Zheng,
Thanks for the tips. I used your suggestions.
https://issues.apache.org/jira/browse/HIVE-645.
Zheng we are only outputting one query per row. The usage is to dump a table:
people
id name
1 Ed
2 Zheng
from people
select dboutput('jdbc:mysql', 'user','password', 'INSERT INTO people
(id,name) VALUES (?,?)', id, name);
@Frederick. There is no transaction here since we are making a
connection per row. A huge transactional dump would be tricky.
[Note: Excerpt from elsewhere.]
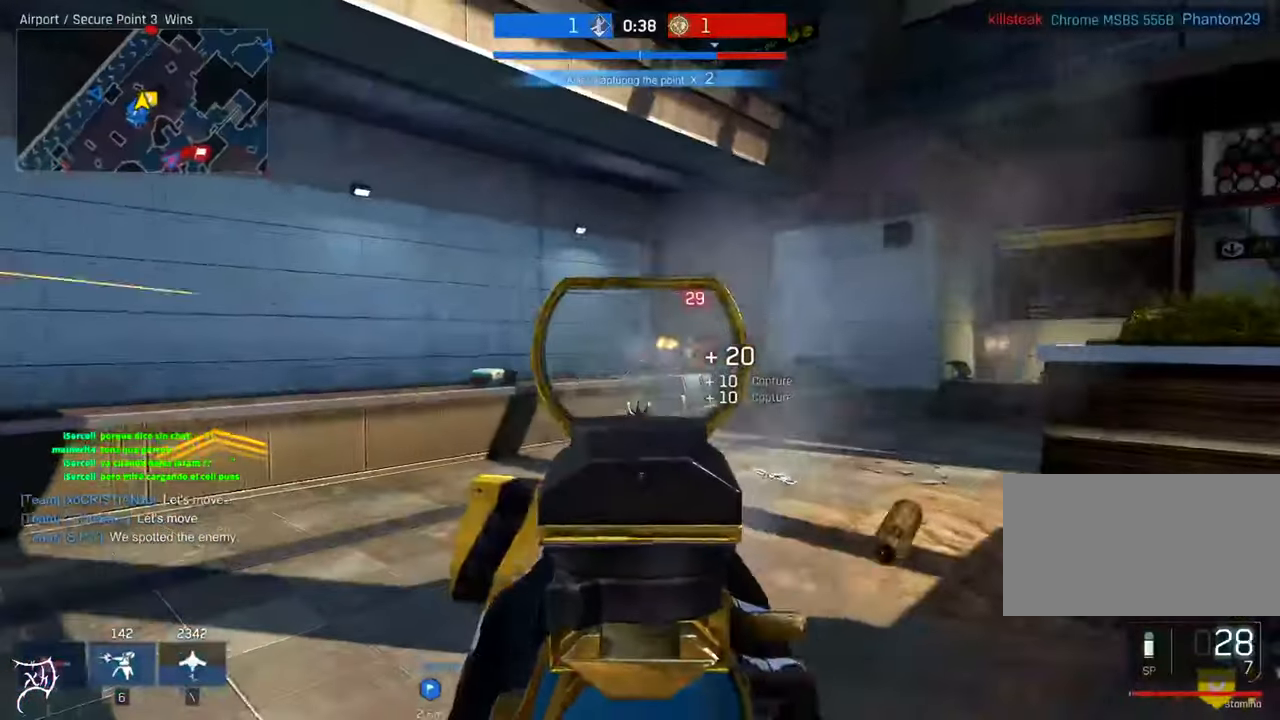
{"keys": ["d"], "mouse": ["left", "right"], "events": []}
Is
DBOutputFormat transactional.
The UDF returns 0 for success 1 for failure so you can do the status like:
from people
select id, dboutput('jdbc:mysql', 'user','password', 'INSERT INTO
people (id,name) VALUES (?,?)', id, name);
1,0
2,0
Edward
On Thu, Jul 16, 2009 at 8:23 PM, Zheng Shao<[email protected]> wrote:
> Hi Edward,
>
> We currently don't allow UDF/GenericUDF to output multiple rows with a
> single call to evaluate(...).
> Is that feature going to block you?
>
>
> Also, if you expect an argument to be a String, we should do:
> 1. Check the type of that argument in the intialize by doing:
> if (!(arguments[i] instanceof StringObjectInspector)) {
> throw new UDFArgumentTypeException(i, "..."));
> }
> 2. in evaluate function
> Use: ((StringObjectInspector)argumentOI[i]).getJavaObject(arguments[i].get())
> instead of arguments[i].get().toString()
>
> The reason for 2 is that the in-memory objects in Hive can have
> different format (which is encapsulated by ObjectInspector).
> This is for both efficiency and ease-of-integration with other systems.
>
> We have to always use the ObjectInspector to access the value of the
> parameters in GenericUDF.
>
>
> If the ObjectInspector stuff seems too complicated, you can try UDF
> which is much simpler.
>
>
> Zheng
>
> On Tue, Jul 14, 2009 at 7:57 AM, Edward Capriolo<[email protected]> wrote:
>> Hey all,
>>
>> I am working on a UDF that can be used with prepared statements ad a
>> technique to go from Hive->SQL. The usage would be something like
>> from src SELECT
>> dboutput("jdbc:mysql://localhost:20","user","pass","INSERT INTO A
>> (col1,col2) VALUES (?,?)", key,value)
>>
>> --Sniplet--
>> public class GenericUDFDBOutput extends GenericUDF {
>> private static Log LOG =
>> LogFactory.getLog(GenericUDFDBOutput.class.getName());
>>
>> ObjectInspector[] argumentOIs;
>> GenericUDFUtils.ReturnObjectInspectorResolver returnOIResolver;
>> Connection connection = null;
>> private String url;
>> private String user;
>> private String pass;
>> private IntWritable result = new IntWritable(-1);
>>
>> public ObjectInspector initialize(ObjectInspector[] arguments)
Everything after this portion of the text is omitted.